On one side of this transaction are professionals — journalists, editors, producers — who have spent careers mastering the techniques in the Field Manual. On the other side are ordinary people catching headlines between work and dinner. It is not a fair fight. The narrative arrives pre-assembled. The viewer absorbs it in the cognitive state of someone half-watching cable news, not someone deliberating carefully about a consequential decision. Then they run a poll. The poll does not measure public opinion. It measures the success of their own marketing. Then they report the poll as independent confirmation of the narrative.
The War as Case Study
If the press decides the war is bad, they flood the news with it. We are losing. Trump is looking for an offramp. We are out of ammo. Things were fine under Obama’s Iran deal and Trump wrecked it. Gas prices are high. Trump promised no more wars. Run those headlines for weeks, then poll the public on whether Trump is handling the war well. The result is not public opinion. It is the echo of their own coverage played back to them as data. Nobody has heard the other side in any balanced way because the other side does not get airtime. They see inflation at the gas pump and the grocery store and conflate it all. When people actually vote, that is when you find out what they decided after thinking about it.

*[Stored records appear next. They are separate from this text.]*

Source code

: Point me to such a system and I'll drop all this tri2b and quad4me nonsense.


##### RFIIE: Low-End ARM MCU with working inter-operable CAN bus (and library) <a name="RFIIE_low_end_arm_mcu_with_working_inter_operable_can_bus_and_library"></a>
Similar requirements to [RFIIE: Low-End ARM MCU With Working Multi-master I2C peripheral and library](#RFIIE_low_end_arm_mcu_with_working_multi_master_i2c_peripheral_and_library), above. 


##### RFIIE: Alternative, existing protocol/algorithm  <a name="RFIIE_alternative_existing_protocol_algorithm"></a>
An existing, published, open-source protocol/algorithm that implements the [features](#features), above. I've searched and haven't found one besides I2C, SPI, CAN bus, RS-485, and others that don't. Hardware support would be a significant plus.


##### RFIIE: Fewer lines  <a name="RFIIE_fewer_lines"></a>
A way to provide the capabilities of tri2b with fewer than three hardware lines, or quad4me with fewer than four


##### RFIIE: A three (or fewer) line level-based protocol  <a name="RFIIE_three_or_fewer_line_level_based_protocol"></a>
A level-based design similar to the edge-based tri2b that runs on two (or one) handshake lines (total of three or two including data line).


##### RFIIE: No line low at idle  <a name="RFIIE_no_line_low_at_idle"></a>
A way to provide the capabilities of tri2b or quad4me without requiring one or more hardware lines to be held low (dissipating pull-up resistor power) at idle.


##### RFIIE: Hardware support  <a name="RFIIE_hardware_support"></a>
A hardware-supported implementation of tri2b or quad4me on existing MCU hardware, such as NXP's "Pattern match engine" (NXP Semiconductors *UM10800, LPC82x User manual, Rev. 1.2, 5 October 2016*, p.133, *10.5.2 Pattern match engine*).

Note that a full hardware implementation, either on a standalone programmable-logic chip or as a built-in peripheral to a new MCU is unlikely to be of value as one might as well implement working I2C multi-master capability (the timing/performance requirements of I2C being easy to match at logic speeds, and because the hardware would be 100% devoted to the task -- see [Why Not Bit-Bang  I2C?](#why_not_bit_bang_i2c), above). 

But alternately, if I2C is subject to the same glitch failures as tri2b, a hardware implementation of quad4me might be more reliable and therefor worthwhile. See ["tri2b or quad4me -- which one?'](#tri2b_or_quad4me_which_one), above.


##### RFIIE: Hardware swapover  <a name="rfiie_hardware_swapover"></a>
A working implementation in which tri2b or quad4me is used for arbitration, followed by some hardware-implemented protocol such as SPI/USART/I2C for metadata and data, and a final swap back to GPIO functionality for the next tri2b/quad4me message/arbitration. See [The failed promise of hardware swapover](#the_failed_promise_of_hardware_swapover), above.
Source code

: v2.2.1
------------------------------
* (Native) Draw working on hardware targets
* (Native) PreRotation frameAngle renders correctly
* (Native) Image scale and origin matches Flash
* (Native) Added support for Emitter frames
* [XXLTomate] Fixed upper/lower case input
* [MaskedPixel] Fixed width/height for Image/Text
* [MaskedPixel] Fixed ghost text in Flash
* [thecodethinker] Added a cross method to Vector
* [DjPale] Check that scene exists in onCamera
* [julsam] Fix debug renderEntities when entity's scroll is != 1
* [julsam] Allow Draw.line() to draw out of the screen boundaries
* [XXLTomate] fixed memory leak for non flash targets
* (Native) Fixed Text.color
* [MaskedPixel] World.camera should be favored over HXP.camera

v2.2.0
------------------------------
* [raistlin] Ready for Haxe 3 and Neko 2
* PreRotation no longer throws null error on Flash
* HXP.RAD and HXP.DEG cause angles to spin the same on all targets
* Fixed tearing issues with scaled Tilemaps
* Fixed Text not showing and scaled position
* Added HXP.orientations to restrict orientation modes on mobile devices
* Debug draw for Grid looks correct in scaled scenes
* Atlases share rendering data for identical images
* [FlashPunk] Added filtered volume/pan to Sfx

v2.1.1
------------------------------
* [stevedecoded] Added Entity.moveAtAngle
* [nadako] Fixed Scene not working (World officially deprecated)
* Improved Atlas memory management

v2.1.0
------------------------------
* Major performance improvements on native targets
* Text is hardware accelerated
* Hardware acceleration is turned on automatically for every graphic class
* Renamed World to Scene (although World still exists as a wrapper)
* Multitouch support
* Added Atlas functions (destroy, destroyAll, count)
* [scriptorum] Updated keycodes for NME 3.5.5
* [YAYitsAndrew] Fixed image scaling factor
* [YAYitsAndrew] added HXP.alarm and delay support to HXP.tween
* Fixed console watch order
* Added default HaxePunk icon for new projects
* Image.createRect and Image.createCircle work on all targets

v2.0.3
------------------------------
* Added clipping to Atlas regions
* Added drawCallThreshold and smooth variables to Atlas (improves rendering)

George Stephanopoulos ran the Powerhouse Roundtable on This Week this morning arguing we were safer with Iran under Obama. The at least $50 billion in frozen assets Obama freed when he lifted sanctions under the JCPOA that were used to do evil, the proxy network, the October 7 funding, and the sunset provisions that lift all enrichment restrictions in 2030 — written into Obama’s own deal — buried. The frame requires you not to ask those questions, so the frame makes sure you don’t.
For the Powerhouse, they assembled a supporting cast of bobbleheads that included Chris Christie, for bipartisan credibility. He is apparently on a new diet where you only eat pie.
The Machine Notices
Take any major news article — pick one from the Times, the Post, the networks — and run it through a chatbot including my manual and a simple prompt: identify framing techniques, narrative choices, and bias indicators in this piece. The results are consistent and specific. The chatbot will name techniques from the Field Manual. It will also name techniques not in the manual — variants and hybrids it identifies independently. I did exactly this with a recent NYT Iran piece — The NYT’s Iran Story: Accurate Facts, Assembled Into a Brief — and the results were not subtle.
When a machine trained on no particular political agenda can reliably detect the methodology from the text alone, the methodology is real. It is not paranoia. It is pattern recognition. Systematic enough, consistent enough, and rule-governed enough to be learned, taught, and reverse-engineered by software.
This is what Trump is pointing at when he says fake news, even if he cannot articulate it precisely. The issue is not that reporters invent quotes or fabricate events. The issue is that the entire apparatus of story selection, source citation, headline writing, and question framing has been subordinated to narrative delivery.
The New York Times’ own audience is so enamored with its journalism now that more than 80 percent of its traffic goes to Wordle and the food app.
The public is developing herd immunity to the news media.